### Texte de l'exercice ###
Illustration - La guerre chimique contre les Farc

Un campement des Farc, au nord-est de la Colombie. RUIZ/AFP

Quoique surentraînées et bien armées, les Farc vivent dans un état d’insécurité permanente qui affecte leurs analyses politiques. Un souvenir : lorsque le président Andrés Pastrana leur avait octroyé, à partir de novembre 1998, une zone sécurisée autour de San Vicente de Gaguan, dans le département de Caqueta, pour faciliter les discussions de paix, responsables et porte-parole des Farc ne passaient jamais la nuit en ville, bougeaient sans cesse, ne dormant jamais au même endroit, parcourant chaque jour une dizaine de kilomètres en forêt, dans une province aux routes délabrées. C’est en gagnant cette municipalité, dont le maire était membre des Verts, qu’Ingrid Betancourt a été enlevée. Après, on l’a souvent oublié, que le président colombien lui eut retiré au dernier moment l’usage de l’hélicoptère promis pour cette partie de sa campagne électorale. De là à supposer que le pouvoir, qui la détestait, l’a envoyée se jeter dans la gueule d’un loup dûment prévenu, il n’y a qu’un pas. La guerre qui se poursuit en Colombie est un jeu de poker menteur perpétuel. Malheureusement, les cartes en sont des hommes et des femmes.

Près de Popayan, superbe petite ville coloniale, José, un responsable des Farc d’une quarantaine d’années, avait tenté un jour de nous expliquer la guerre et la paix, la fatigue et l’espoir, les pourparlers et les hostilités : « Nous sommes plus forts que jamais, nous ne pouvons donc pas relâcher la pression sur la police et les militaires si nous voulons que des négociations aboutissent. La trêve, c’est dans la zone, pas ailleurs. Il faut faire vite : la population est lasse des affrontements ; et nous aussi, il faut l’avouer. Mais si nous optons pour une politique pacifique, nous ne voulons pas être massacrés les uns après les autres comme à la fin des années 1980, quand nous avons formé un parti politique légal. Cela nous a coûté 10 000 morts. »

Au mot drogue, José répondait épandage d’herbicide, et la conversation se bloquait. Après des essais menés en 1996, le gouvernement et son allié, les États-Unis, ont lancé en 1999 le Plan Colombie, devenu Plan Patriote : une aide d’un milliard et demi de dollars attribuée par le Congrès américain. Plan destiné à systématiser une campagne de défoliation des communes rurales abritant les cultures de coca et… des guérilleros. D’abord avec des produits extrêmement nocifs, comme le Paraquat, le Tébuthiron ou l’Hexonine, puis avec le célèbre désherbant Round-up de Monsanto. Méthode spectaculaire dans ses effets : la végétation meurt ou perd ses feuilles. Ce qui élimine le couvert des zones où se cachent des rebelles. Avec des dégâts considérables : anéantissement des cultures vivrières, empoisonnement des rivières et des animaux. Des milliers de personnes, notamment les enfants, développent des maladies nouvelles ; d’autres s’exilent vers la ville. Entre ceux qui fuient les combats et ceux qui sont chassés par les défoliants, le HCR compte 250 000 réfugiés.

Des plants de coca sont détruits, mais d’autres replantés immédiatement. Et des narcotrafiquants ont versé une fortune à quelques scientifiques qui ont mis au point des plants de coca transgéniques résistant au désherbant de Monsanto et offrant un meilleur rendement. Les plantations ont légèrement diminué en surface mais la production a augmenté, et les États-Unis « consomment » toujours les mêmes quantités de cocaïne et d’héroïne, dont les prix restent stables, preuve qu’il n’y a pas de pénurie et que le premier objectif du Plan Patriote est militaire.
### Lignes de données ###
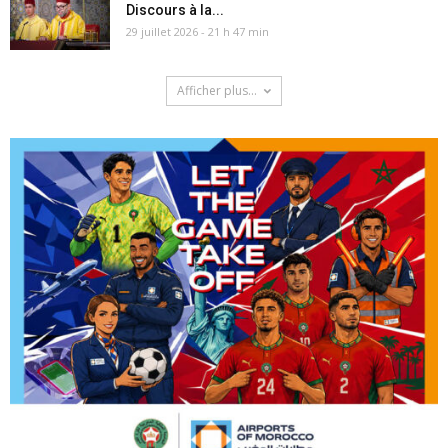
Discours à la...
29 juillet 2026 - 21 h 47 min
Afficher plus...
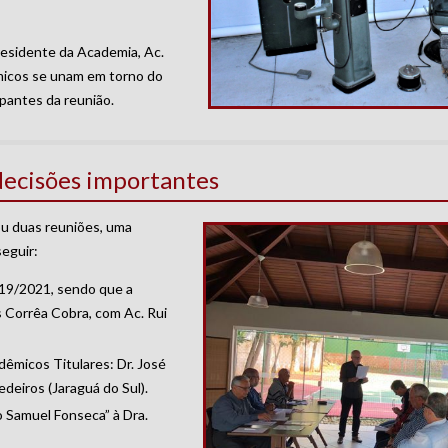
Presidente da Academia, Ac.
micos se unam em torno do
ipantes da reunião.
ecisões importantes
ou duas reuniões, uma
seguir:
2019/2021, sendo que a
 Corrêa Cobra, com Ac. Rui
êmicos Titulares: Dr. José
deiros (Jaraguá do Sul).
 Samuel Fonseca” à Dra.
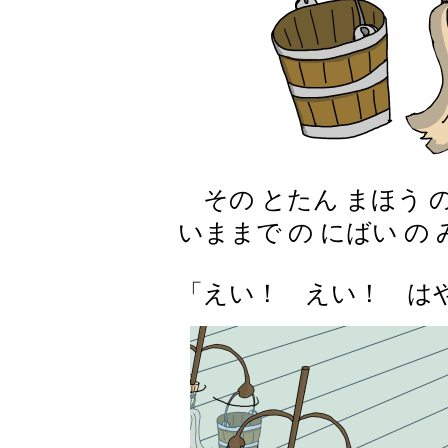
その とたん まほう の
いままで の にばい の
「えい！ えい！ はや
###
* Liste des consignes
1. Énumérez tous les produits chimiques de défoliation nommés dans le texte sur la guerre chimique contre les Farc.
2. Recopiez le passage du texte sur la guerre chimique contre les Farc en commençant à « Des plants de coca sont » et en terminant à « Patriote est militaire. ».
Les lignes proviennent d'une autre source que le texte.

* Réponses dans l'ordre
1. Paraquat, Tébuthiron, Hexonine, Round-up

2.
Des plants de coca sont détruits, mais d’autres replantés immédiatement. Et des narcotrafiquants ont versé une fortune à quelques scientifiques qui ont mis au point des plants de coca transgéniques résistant au désherbant de Monsanto et offrant un meilleur rendement. Les plantations ont légèrement diminué en surface mais la production a augmenté, et les États-Unis « consomment » toujours les mêmes quantités de cocaïne et d’héroïne, dont les prix restent stables, preuve qu’il n’y a pas de pénurie et que le premier objectif du Plan Patriote est militaire.